There have been some consistency protocols that can tolerate Byzantine faults, but in asynchronous systems, they do not provide a complete solution for State Machine Replication and cannot be immediately used for practice, the algorithm in this article not only implements Byzantine fault tolerance under normal circumstances, but also considers the case of primary errors.

In addition, through comparison with rampart and securering models, the speed of the model in this article is faster than an order of magnitude. In asynchronous systems, the failure detectors technology used to check which replica error is not accurate, so they will be misjudged in asynchronous systems, and the model in this article can be done. More importantly, these two models will exclude the faulty replicas from the group, and will also remove the non-Faulty replicas from the group due to misjudgment. The model proposed in this article does not exclude replicas from the group, so you don't have to worry about this issue.

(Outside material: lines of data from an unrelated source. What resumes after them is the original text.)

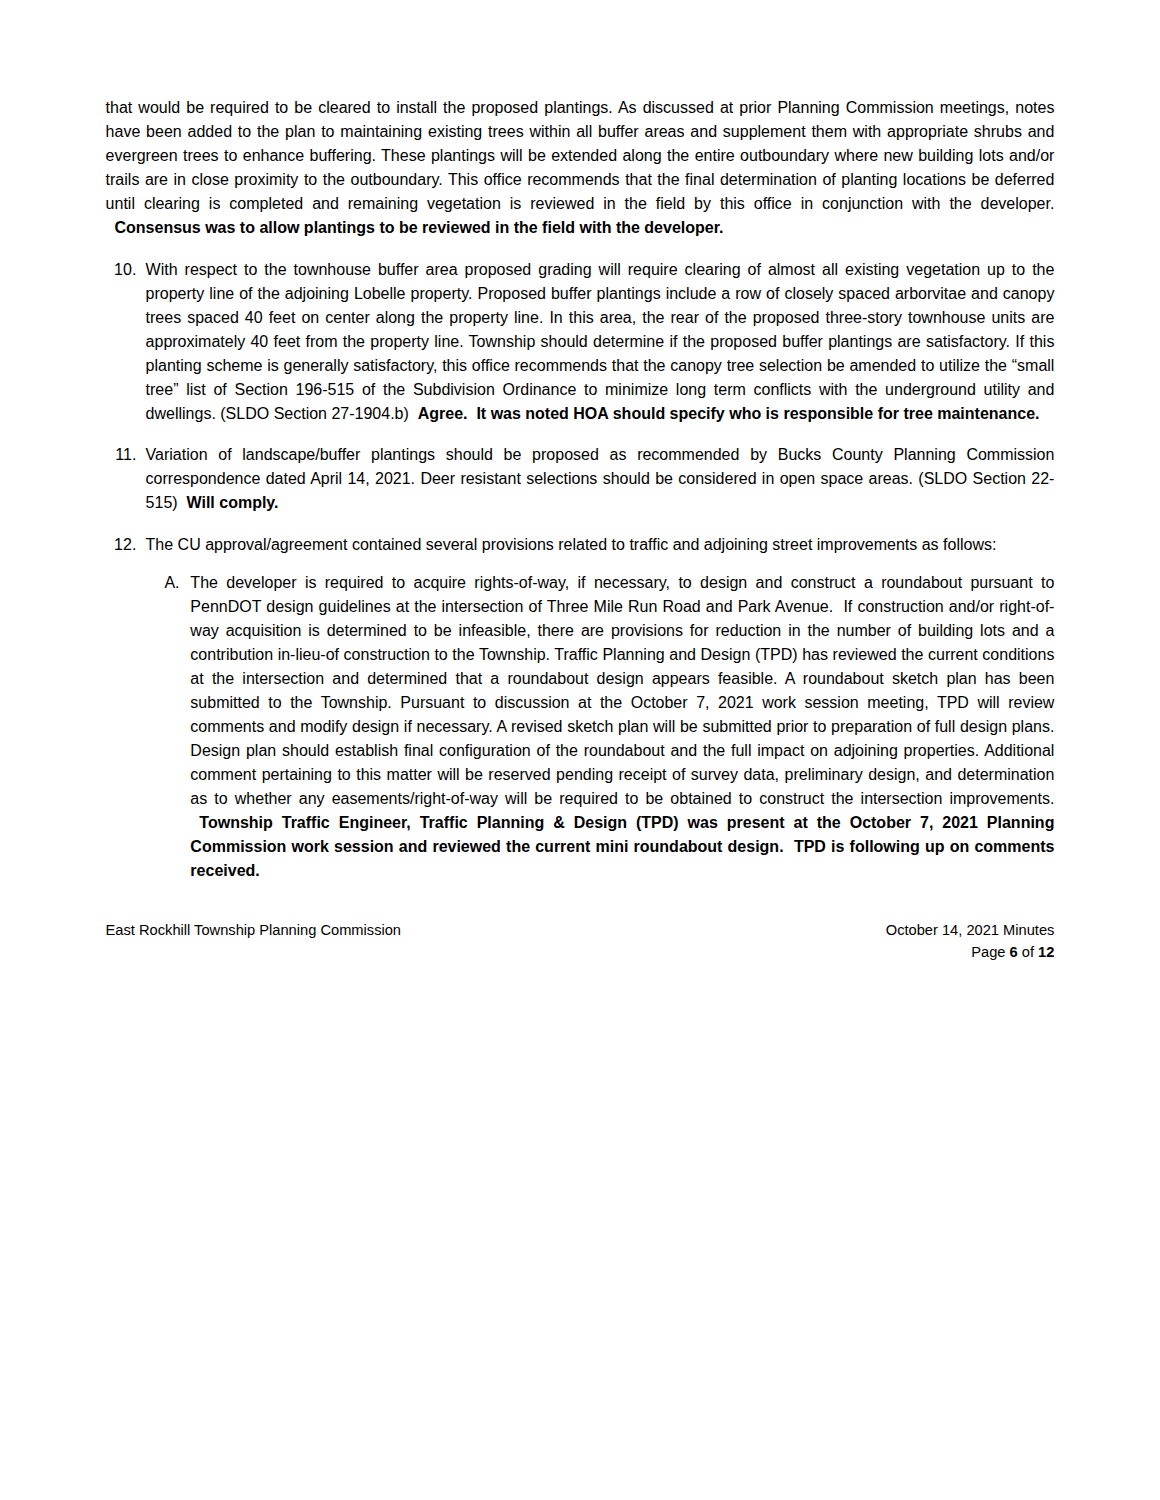that would be required to be cleared to install the proposed plantings. As discussed at prior Planning Commission meetings, notes have been added to the plan to maintaining existing trees within all buffer areas and supplement them with appropriate shrubs and evergreen trees to enhance buffering. These plantings will be extended along the entire outboundary where new building lots and/or trails are in close proximity to the outboundary. This office recommends that the final determination of planting locations be deferred until clearing is completed and remaining vegetation is reviewed in the field by this office in conjunction with the developer. Consensus was to allow plantings to be reviewed in the field with the developer.
With respect to the townhouse buffer area proposed grading will require clearing of almost all existing vegetation up to the property line of the adjoining Lobelle property. Proposed buffer plantings include a row of closely spaced arborvitae and canopy trees spaced 40 feet on center along the property line. In this area, the rear of the proposed three-story townhouse units are approximately 40 feet from the property line. Township should determine if the proposed buffer plantings are satisfactory. If this planting scheme is generally satisfactory, this office recommends that the canopy tree selection be amended to utilize the “small tree” list of Section 196-515 of the Subdivision Ordinance to minimize long term conflicts with the underground utility and dwellings. (SLDO Section 27-1904.b) Agree. It was noted HOA should specify who is responsible for tree maintenance.
Variation of landscape/buffer plantings should be proposed as recommended by Bucks County Planning Commission correspondence dated April 14, 2021. Deer resistant selections should be considered in open space areas. (SLDO Section 22-515) Will comply.
The CU approval/agreement contained several provisions related to traffic and adjoining street improvements as follows:
The developer is required to acquire rights-of-way, if necessary, to design and construct a roundabout pursuant to PennDOT design guidelines at the intersection of Three Mile Run Road and Park Avenue. If construction and/or right-of-way acquisition is determined to be infeasible, there are provisions for reduction in the number of building lots and a contribution in-lieu-of construction to the Township. Traffic Planning and Design (TPD) has reviewed the current conditions at the intersection and determined that a roundabout design appears feasible. A roundabout sketch plan has been submitted to the Township. Pursuant to discussion at the October 7, 2021 work session meeting, TPD will review comments and modify design if necessary. A revised sketch plan will be submitted prior to preparation of full design plans. Design plan should establish final configuration of the roundabout and the full impact on adjoining properties. Additional comment pertaining to this matter will be reserved pending receipt of survey data, preliminary design, and determination as to whether any easements/right-of-way will be required to be obtained to construct the intersection improvements. Township Traffic Engineer, Traffic Planning & Design (TPD) was present at the October 7, 2021 Planning Commission work session and reviewed the current mini roundabout design. TPD is following up on comments received.
East Rockhill Township Planning Commission
October 14, 2021 Minutes
Page 6 of 12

Phalanx is also a Byzantine fault tolerance model that can be used in asynchronous environments. However, this model is faster than it, this is because the model in this article has little information delay on the Key Path due to the use of Macs instead of public key cryptography.

 

? Conclusions

As a reader, I feel that the models proposed in this article include:

(I) fault tolerance for Byzantine faults

(Ii) It is the first model that can work correctly in an asynchronous environment (such as the Internet) and has improved the performance by more than an order of magnitude than the previous algorithms.

(Iii) the model is used in NFS, BFs is implemented, and some column optimization measures are taken: replace public-key signatures with Macs to reduce the quantity and size of information, there is also an incremental checkpoint-Management Technology

(Iiii) when software errors occurs, the system using this algorithm still works normally. Of course, if all replicas have this software error, it is powerless, however, for errors that occur independently in different replicas, including Nondeterministic software errors, which are difficult to detect, the algorithm in this article can still be mask.

 

Let's talk about the limitations of the algorithm in this article:

Reduce the number of resources required for implementing algorithms, such as reducing the number of replicas and the number of copies of the State.